Há um enigma a ser desvendado. Esse enigma é sugerido pelo pai do narrador e se relaciona com pinturas de Sodoma. O narrador se chama Carlo, é italiano, mas mora em Nova York. Para tentar decifrar o enigma, ele viaja para a Itália, para lugares onde, possivelmente, encontrará pistas que o ajudarão na decifração. Nessa viagem, ele conhecerá uma moça que entende muito de quadros de arte e que será sua parceira na aventura.
O romance O conto do amor, de Contardo Calligaris, é uma aventura trivial. Um passeio turístico por certos lugares da Itália. O narrador esbanja superficialidade, não tem personalidade, é oco, assim como sua namorada, seu pai, sua mãe e todos os outros personagens do romance.
No início pensei que o livro trilharia pelos intricados caminhos da relação pai e filho. Mas logo percebi que o texto não passava de uma casca; dentro dela nenhuma força poética.

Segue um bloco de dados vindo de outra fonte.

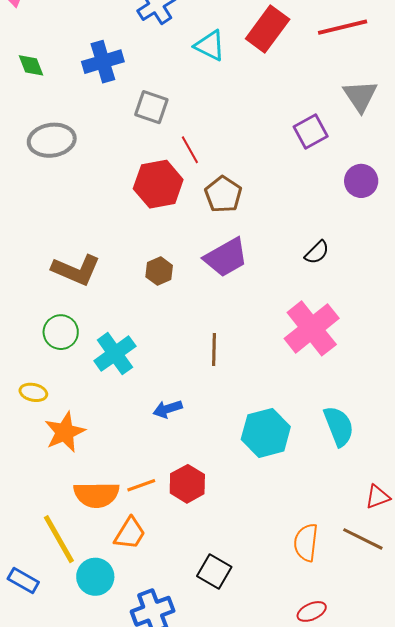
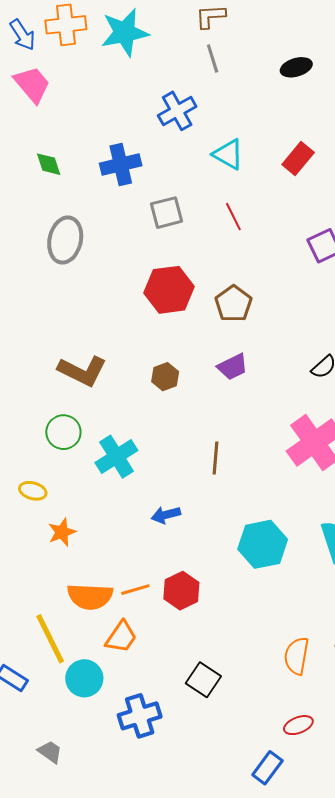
red rectangle: (268, 29) -> (298, 158), moved, size x0.7
gray square: (151, 107) -> (167, 213), turned -36
gray ellipse: (52, 140) -> (65, 240), turned -72
red line: (190, 150) -> (233, 217), moved
purple trapezoid: (226, 257) -> (233, 367), size x0.7
orange star: (65, 432) -> (62, 532), size x0.7

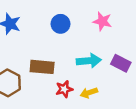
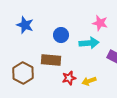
blue circle: (61, 24) -> (61, 35), moved
cyan arrow: (89, 61) -> (89, 43), moved

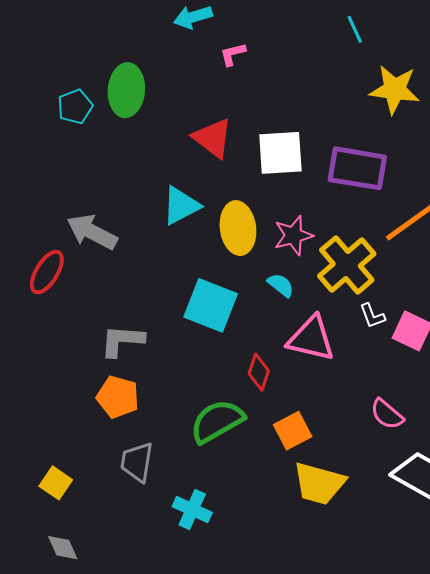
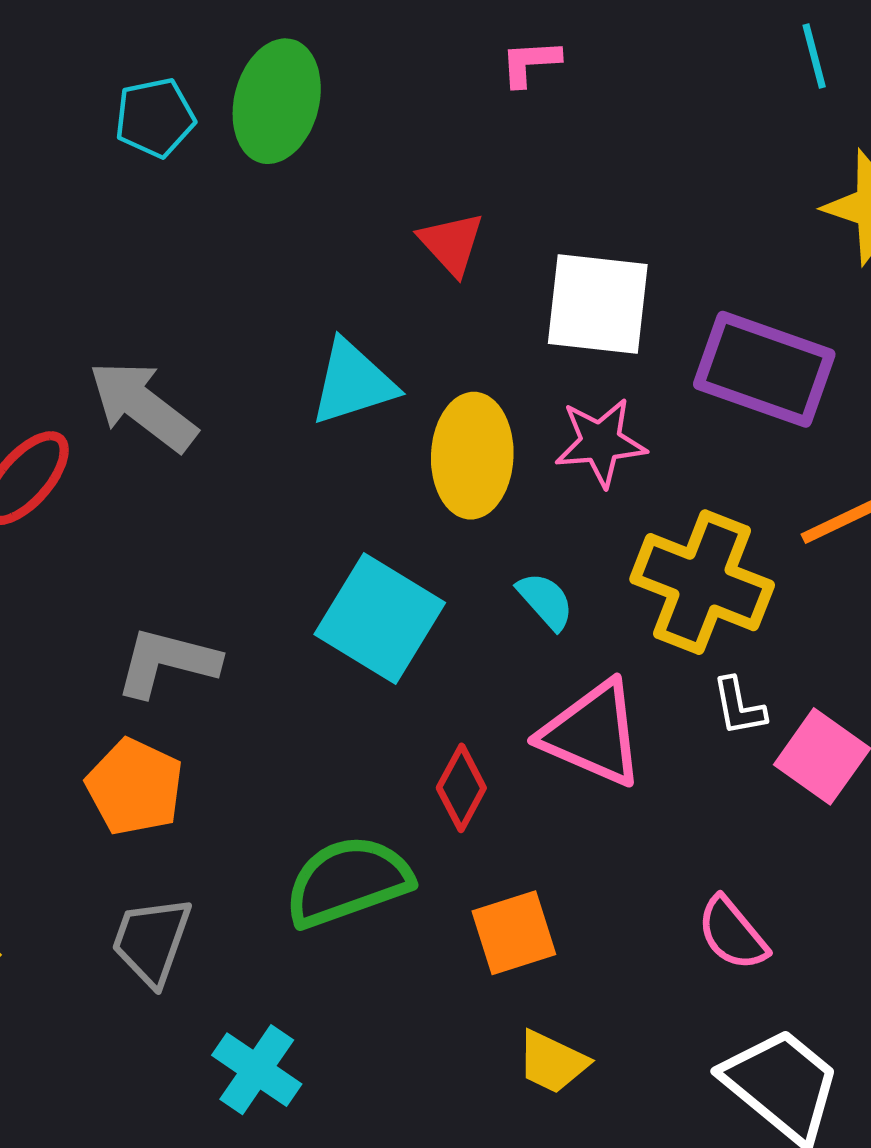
red triangle: (213, 138) -> (451, 244), size x0.7
pink star: (293, 235) -> (601, 442), moved
yellow cross: (347, 265) -> (702, 582), turned -38
yellow trapezoid: (319, 484) -> (552, 1062), size x0.6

Também, no início, me iludi com a linguagem fluente e acessível. Fluência que se esgota em si mesma, porque apenas esconde a falta de vitalidade do texto.
Num segundo momento, minha expectativa se voltou para as pinturas presentes no texto — talvez o autor fosse desenvolver um diálogo com essa outra arte. Mas a expectativa logo se desvaneceu. O narrador sugere uma intimidade quase corporal com os afrescos, mas não consegue realizá-la na linguagem.
Ainda me iludi com a possibilidade de uma paixão transcendente entre narrador e a personagem feminina principal, Nicolleta. Mas a ingenuidade e o rebuscamento dos elos que os unem dão a sensação de artificialismo.
Artificiais soam também as descrições que o narrador faz de si mesmo. Trata-se de um sujeito contemporâneo, burguês, cuja agente de viagens recebe um destaque especial. Toda vez que ele precisa viajar, liga para ela e, a ela, cabe o final do livro: “Sento-me e, embora seja domingo e ela também tenha o direito de descansar, ligo para Karina, a minha agente de viagem. Afinal, foi para momentos como este que ela me deu o número de seu celular”.
Narcisista, o narrador se define: “Na verdade, é assim que eu sou (…) parecido com este horror barroco, complicado sem necessidade, pomposo, falsamente elegante e, sobretudo, atormentado”. Mas não é esse personagem que desfila pelas páginas do romance…
Todas as investidas desta leitora no sentido de achar algo em O conto do amor que superasse o trivial, o lugar-comum, o insosso, foram detonadas por um texto que libera preciosismo cultural e pretensão artística (o autor apela para seus conhecimentos de arte renascentista).
O texto não envolve, no máximo, se insinua como suspense. A temperatura morna dos acontecimentos e dos personagens não me contaminou. Trata-se de mais um livro que entra para o rol da literatura fácil que abunda nas prateleiras das livrarias de shoppings de médias e grandes cidades brasileiras.
E que não se entenda literatura fácil como uma agressão ao autor. Meus comentários se referem ao texto apresentado.
O que temos n’O conto do amor é um texto romantizado, climatizado pela erudição. Um texto que não tem a força vital que impulsiona o leitor para a viagem criativa, que o envolve num acontecimento.
Um bom texto leva o leitor a transcender tempos e espaços e o chama para a grande aventura de penetrar mundos ficcionais, onde, também criador, ele (o leitor) se multiplica em personagens, idéias, imagens e se recria enquanto Ser.
Não basta uma escrita fluente para se chegar a um romance de qualidade. Nem um roteiro mínimo para se chegar a uma história. Um texto artístico quebra estruturas pré-estabelecidas e as reconstrói em si.
Uso a expressão “texto artístico” para distinguir de texto literário, afinal de contas, não é suficiente escrever um livro certinho, com começo, meio e fim, com alguns toques de suspense e passagens melodramáticas para se obter um trabalho de arte.
Falta à literatura brasileira contemporânea autocrítica e sobra pretensão, vaidade. Faltam vida e responsabilidade artística — isso me lembra Bakhtin: “Arte e vida não são a mesma coisa, mas devem tornar-se algo singular em mim, na unidade de minha responsabilidade”.
Onde está o comprometimento com a originalidade? Essa pergunta não cala.